Common Reading Program

Summer Assignments

Message to New First-Year Students

You will receive a copy of The Good Food Revolution during your Advising and Registration Day. You are expected to read the book during the summer and bring the book with you to campus in the fall semester.

There will be programming related to the book during New Student Orientation and Husky Kick-off (the first two weeks of school). In addition to programs related to themes of the book, over half of new students will use the book in one or more courses.

Below, please find some questions and material to support you in your exploration of the book during your summer reading experience and to help hone your critical reading skills.

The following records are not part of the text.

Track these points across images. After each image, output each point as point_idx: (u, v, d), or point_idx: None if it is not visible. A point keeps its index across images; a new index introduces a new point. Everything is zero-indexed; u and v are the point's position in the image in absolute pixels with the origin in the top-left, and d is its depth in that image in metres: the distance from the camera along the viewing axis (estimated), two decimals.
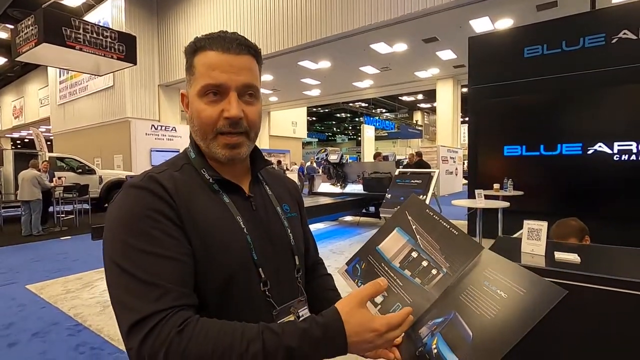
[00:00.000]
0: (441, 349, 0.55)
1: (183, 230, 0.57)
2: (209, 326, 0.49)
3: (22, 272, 4.52)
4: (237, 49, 0.62)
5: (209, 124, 0.62)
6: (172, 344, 0.47)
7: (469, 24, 9.22)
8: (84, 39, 7.30)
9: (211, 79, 0.61)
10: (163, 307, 0.50)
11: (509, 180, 4.88)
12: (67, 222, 8.12)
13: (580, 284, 1.29)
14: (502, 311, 0.53)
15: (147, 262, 0.52)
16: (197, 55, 0.63)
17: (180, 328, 0.48)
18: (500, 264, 0.59)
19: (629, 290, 1.21)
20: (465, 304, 0.57)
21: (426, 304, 0.61)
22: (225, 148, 0.64)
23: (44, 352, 2.54)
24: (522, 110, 5.23)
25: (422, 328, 0.59)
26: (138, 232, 0.54)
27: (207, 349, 0.47)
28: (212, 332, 0.48)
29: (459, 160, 15.42)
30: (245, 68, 0.63)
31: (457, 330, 0.55)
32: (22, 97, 23.16)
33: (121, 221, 0.55)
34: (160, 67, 14.32)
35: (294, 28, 10.23)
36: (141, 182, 0.59)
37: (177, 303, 0.51)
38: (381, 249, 0.70)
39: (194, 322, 0.49)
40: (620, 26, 4.49)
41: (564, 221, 1.92)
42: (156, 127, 13.64)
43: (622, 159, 4.48)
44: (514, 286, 0.54)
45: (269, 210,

“Reading is thinking. It is an active process of identifying important ideas and comparing, evaluating and applying them.” Kathleen McWhorter, Reading Across the Disciplines (2002)

Questions for Discussion

Before You Read:

  • What do you know about local growing seasons and growing conditions where you’ve grown up? What sorts of food is grown locally?  Do you have a Farmer’s Market in your community?
  • Think about where you can buy groceries.  How far from your residence must you travel? Is this food source accessible by public transportation or only by car? In how many stores must you shop to have a balanced, healthy and affordable diet?
  • What do you know about ‘food insecurity’? Do you know what resources there are for people living without sufficient access to food? What do you know about the food stamp program? What it covers? Where it can be used?
  • How have different types of food or familiar dishes shaped you growing up?
  • Are you aware of and can you identify the ways in which your food choices have an impact on the environment? Specifically within your community?

While You Read:

  • What are the challenges that Allen identifies in the local community with regard to access to convenient, affordable, healthy foods? How does he explain the connections between communities and the land?
  • Describe the neighborhood in Milwaukee where Allen sets up his urban gardening program.  What key issues does that neighborhood face (e.g., food access issues, poverty, social issues)?
  • What life circumstances lead Allen to his urban gardening work? How does he use skills from his varied work life experiences to operate the garden? What aspects of his prior life does he highlight as influential on the work he now does?
  • “The fate of a seed can be predicted by the health of the soil where it takes root,” Allen writes. “This is true of summer crops.  It can be true, in another sense, of people.” In what ways does The Good Food Revolution try to draw a connection between ecology and human development?
  • Allen identifies himself as the child of a sharecropper. What is sharecropping and how is it situated within American history? What has been its impacts?
  • How does Allen’s project connect to the historical experiences of African Americans? How does Allen connect his own experiences to the Great Migration, the movement of Blacks from the rural South to the urban North, Midwest and West?
  • How has the disruption of the relationships that African Americans had to the earth impacted their health and well-being? What historical and political forces engendered this disruption? How might the kind of reconnection that Allen advocates change the health of communities?
  • What are some of the techniques and infrastructures Allen pioneers to develop innovations in sustainable urban agriculture?

After You Read:

  • After reading the book, have you changed the way you look at our food systems? If you are inspired to do things differently, what changes will you make? How might similar issues be addressed in a rural community in the US? Elsewhere around the globe?
  • Why do you think Allen has been so successful? What is it about him that really captures the imagination? What factors of his background contribute to his success? What is it about the way he interacts with people and the community that helps foster his success?
  • The development of Growing Power depended on a number of committed individuals -- from Alison Meares Cohen of Heifer International, who funded Mr. Allen’s first work with works, to Hope Finklestein, who provided the organization its name and shaped its mission as a “community food center.” What does the book seem to say about the roles of chance encounters in our lives? How much does it suggest that we are self-determined and how much the product of other people?
  • Mr. Allen has described his urban farm as a “work in progress,” and the book reveals how his urban farm has developed incrementally over two decades.  He says that “all big things are created by a slow and steady accumulation of small, stumbling steps.” Are there cases in your life where you have not pursued a passion because the road ahead seemed too long or where your idealism has led to inaction? What might be a takeaway from Allen’s experience?